■ Saved entries
---------------

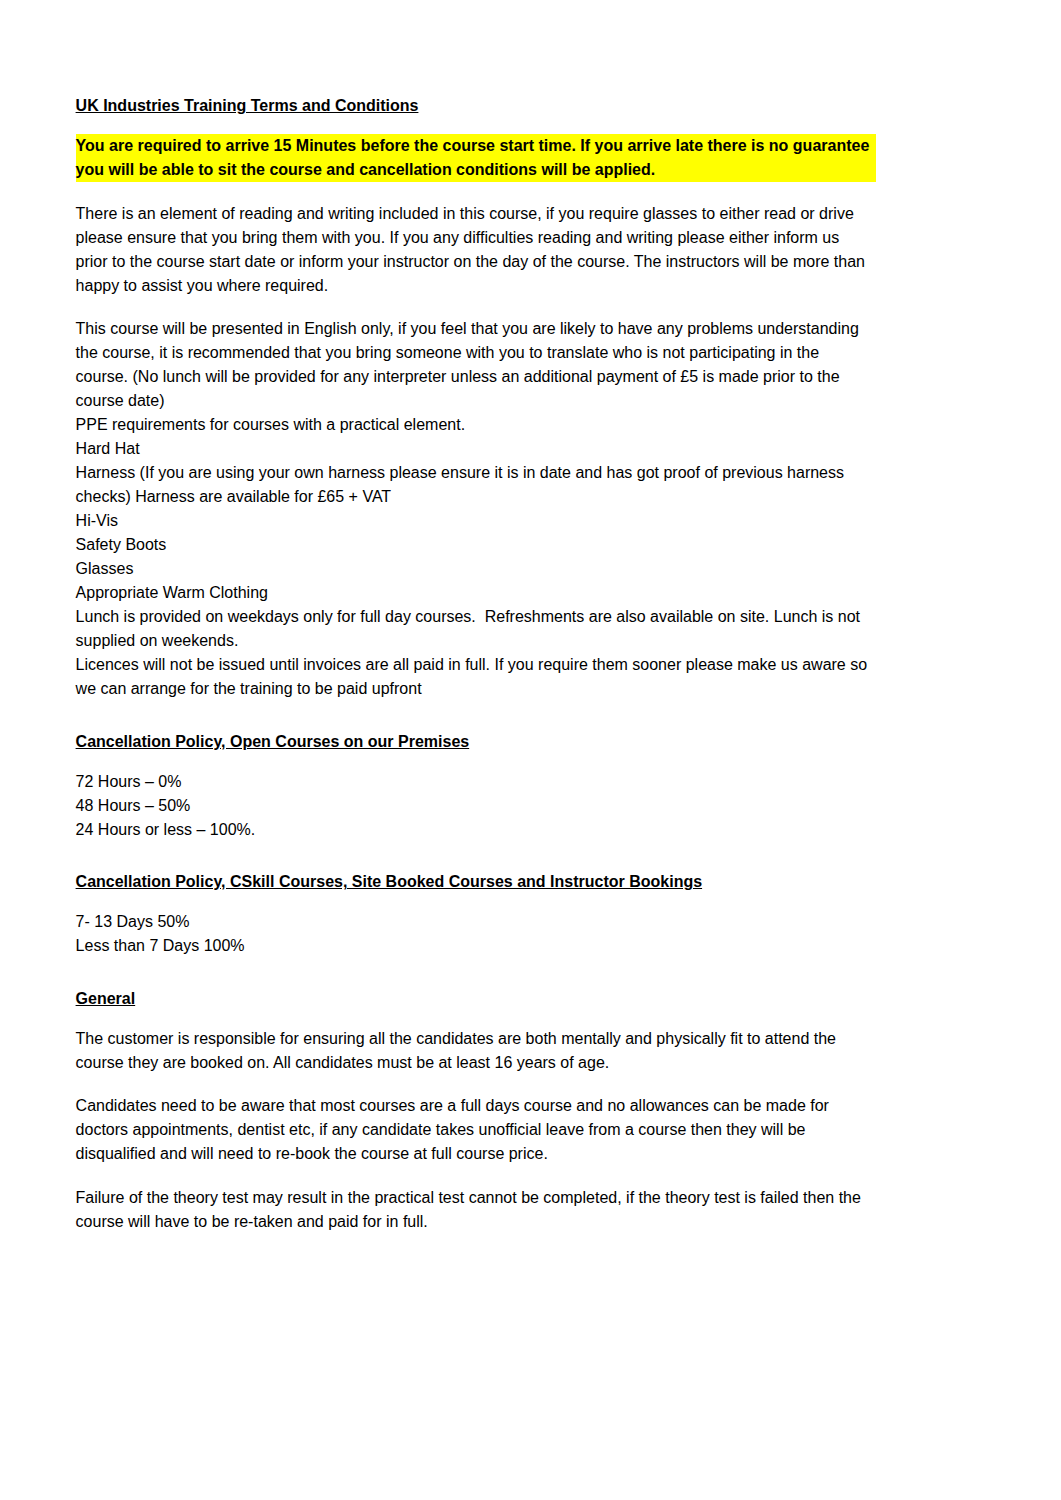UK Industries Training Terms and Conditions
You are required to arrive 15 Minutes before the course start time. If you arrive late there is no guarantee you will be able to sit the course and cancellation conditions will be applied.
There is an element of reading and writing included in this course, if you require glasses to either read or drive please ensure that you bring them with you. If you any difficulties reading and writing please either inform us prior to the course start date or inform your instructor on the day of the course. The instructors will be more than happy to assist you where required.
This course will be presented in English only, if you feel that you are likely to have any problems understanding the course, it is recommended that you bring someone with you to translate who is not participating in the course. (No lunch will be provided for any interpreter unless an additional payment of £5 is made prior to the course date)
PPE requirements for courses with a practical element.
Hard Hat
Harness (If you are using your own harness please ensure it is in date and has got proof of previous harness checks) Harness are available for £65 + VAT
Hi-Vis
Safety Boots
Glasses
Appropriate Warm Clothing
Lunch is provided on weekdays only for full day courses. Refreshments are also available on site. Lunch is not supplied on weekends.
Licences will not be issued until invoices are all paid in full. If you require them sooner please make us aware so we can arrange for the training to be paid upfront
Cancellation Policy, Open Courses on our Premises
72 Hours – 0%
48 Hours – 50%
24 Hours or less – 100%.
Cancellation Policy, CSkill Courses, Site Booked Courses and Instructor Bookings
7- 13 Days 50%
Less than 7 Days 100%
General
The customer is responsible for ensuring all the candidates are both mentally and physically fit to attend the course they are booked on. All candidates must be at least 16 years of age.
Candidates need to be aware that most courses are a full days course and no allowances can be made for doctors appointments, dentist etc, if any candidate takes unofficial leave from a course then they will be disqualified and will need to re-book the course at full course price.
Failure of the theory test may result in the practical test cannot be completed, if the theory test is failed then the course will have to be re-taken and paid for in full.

---------------

■ What you have to do
Write every line of the data out again exactly, leaving out all images.

■ Task solution
UK Industries Training Terms and Conditions
You are required to arrive 15 Minutes before the course start time. If you arrive late there is no guarantee you will be able to sit the course and cancellation conditions will be applied.
There is an element of reading and writing included in this course, if you require glasses to either read or drive please ensure that you bring them with you. If you any difficulties reading and writing please either inform us prior to the course start date or inform your instructor on the day of the course. The instructors will be more than happy to assist you where required.
This course will be presented in English only, if you feel that you are likely to have any problems understanding the course, it is recommended that you bring someone with you to translate who is not participating in the course. (No lunch will be provided for any interpreter unless an additional payment of £5 is made prior to the course date)
PPE requirements for courses with a practical element.
Hard Hat
Harness (If you are using your own harness please ensure it is in date and has got proof of previous harness checks) Harness are available for £65 + VAT
Hi-Vis
Safety Boots
Glasses
Appropriate Warm Clothing
Lunch is provided on weekdays only for full day courses. Refreshments are also available on site. Lunch is not supplied on weekends.
Licences will not be issued until invoices are all paid in full. If you require them sooner please make us aware so we can arrange for the training to be paid upfront
Cancellation Policy, Open Courses on our Premises
72 Hours – 0%
48 Hours – 50%
24 Hours or less – 100%.
Cancellation Policy, CSkill Courses, Site Booked Courses and Instructor Bookings
7- 13 Days 50%
Less than 7 Days 100%
General
The customer is responsible for ensuring all the candidates are both mentally and physically fit to attend the course they are booked on. All candidates must be at least 16 years of age.
Candidates need to be aware that most courses are a full days course and no allowances can be made for doctors appointments, dentist etc, if any candidate takes unofficial leave from a course then they will be disqualified and will need to re-book the course at full course price.
Failure of the theory test may result in the practical test cannot be completed, if the theory test is failed then the course will have to be re-taken and paid for in full.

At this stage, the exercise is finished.